## Excerpted passage
• • • • • • •

We illustrate an elbow plot by running K-Means in a loop for values of n_clusters going from 2 to 20 in a simple line plot. This functionality is also encapsulated in the helper function elbow_plot.
inertia = []
for k in range(2, 21):
kmeans = KMeans(n_clusters = k, n_init = 150,
random_state=123456789).fit(X)
inertia.append(kmeans.inertia_)
plt.plot(range(2, 21), inertia, marker = 'o')
plt.xticks(range(2, 21, 2))
plt.show()
The plot does not show much of a kink in this application. This is actually (unfortunately) the case in many empirical instances. In our illustration, the improvement in WSS seems to decline starting at \(k = 6\).
The helper function elbow_plot takes as arguments the standardized data and the maximum number of clusters, max_clusters (default 20), as well as some arguments to customize the K-Means algorithm (e.g., init, n_init, random_state). We illustrate this below.
With X as the standardized data and all the other arguments set to their default values, the elbow plot is invoked as elbow_plot(X). The result is identical to the graph above.
elbow_plot(X,title="")
8.6 Silhouette Score
A measure of the degree of effective separation between clusters is given by the so-called silhouette coefficient. For each observation assigned to a cluster, this is based on the average distance to the other cluster members (say, \(nn_i\)) as well as the average distance to the nearest member in a different cluster (say, \(nn_j\)). The silhouette score is then the ratio \((nn_j - nn_i)/max(nn_i,nn_j)\). It varies between +1 (densest) and -1 (least dense). The average of this score over all observations is an overall measure of separation, i.e., the closer this value is to +1, the better the cluster separation.
Scikit-learn computes the observation-specific silhouette values in sklearn.metrics.silhouette_samples. This takes as arguments the standardized data set (X) and the cluster labels. In our example, this yields an array with 791 values. The mean of this array is the same value as obtained with sklearn.metrics.silhouette_score.
sample_silhouette_values = silhouette_samples(X, cluster_labels1)
print(sample_silhouette_values.shape)
print("Mean silhouette value:", np.round(sample_silhouette_values.mean(), 4))
print("Silhouette Score:", np.round(silhouette_score(X, cluster_labels1), 4))(791,)
Mean silhouette value: 0.2725
Silhouette Score: 0.2725
The typical application for silhouette scores is to plot them as a horizontal bar chart for each cluster, showing the score for each individual observation. For 791 observations, this is not going to be too practical.

• • • • • • •

## Data items
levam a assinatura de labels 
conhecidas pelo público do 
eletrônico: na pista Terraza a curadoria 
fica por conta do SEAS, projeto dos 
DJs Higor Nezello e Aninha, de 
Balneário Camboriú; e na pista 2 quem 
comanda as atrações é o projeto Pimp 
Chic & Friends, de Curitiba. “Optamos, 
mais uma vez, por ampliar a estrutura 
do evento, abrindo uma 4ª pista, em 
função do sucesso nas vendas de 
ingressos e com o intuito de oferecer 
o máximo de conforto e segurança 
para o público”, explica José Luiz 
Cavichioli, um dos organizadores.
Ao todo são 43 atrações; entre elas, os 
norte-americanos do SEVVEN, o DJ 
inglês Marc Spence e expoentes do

• • • • • • •

## Problem to solve
From the passage on elbow plots and silhouette scores, extract the text word for word, starting at "plt.plot(range(2, 21), inertia, marker" and ending at "illustrate this below.". The data items have no role in this work.

## Solved problem
plt.plot(range(2, 21), inertia, marker = 'o')
plt.xticks(range(2, 21, 2))
plt.show()
The plot does not show much of a kink in this application. This is actually (unfortunately) the case in many empirical instances. In our illustration, the improvement in WSS seems to decline starting at \(k = 6\).
The helper function elbow_plot takes as arguments the standardized data and the maximum number of clusters, max_clusters (default 20), as well as some arguments to customize the K-Means algorithm (e.g., init, n_init, random_state). We illustrate this below.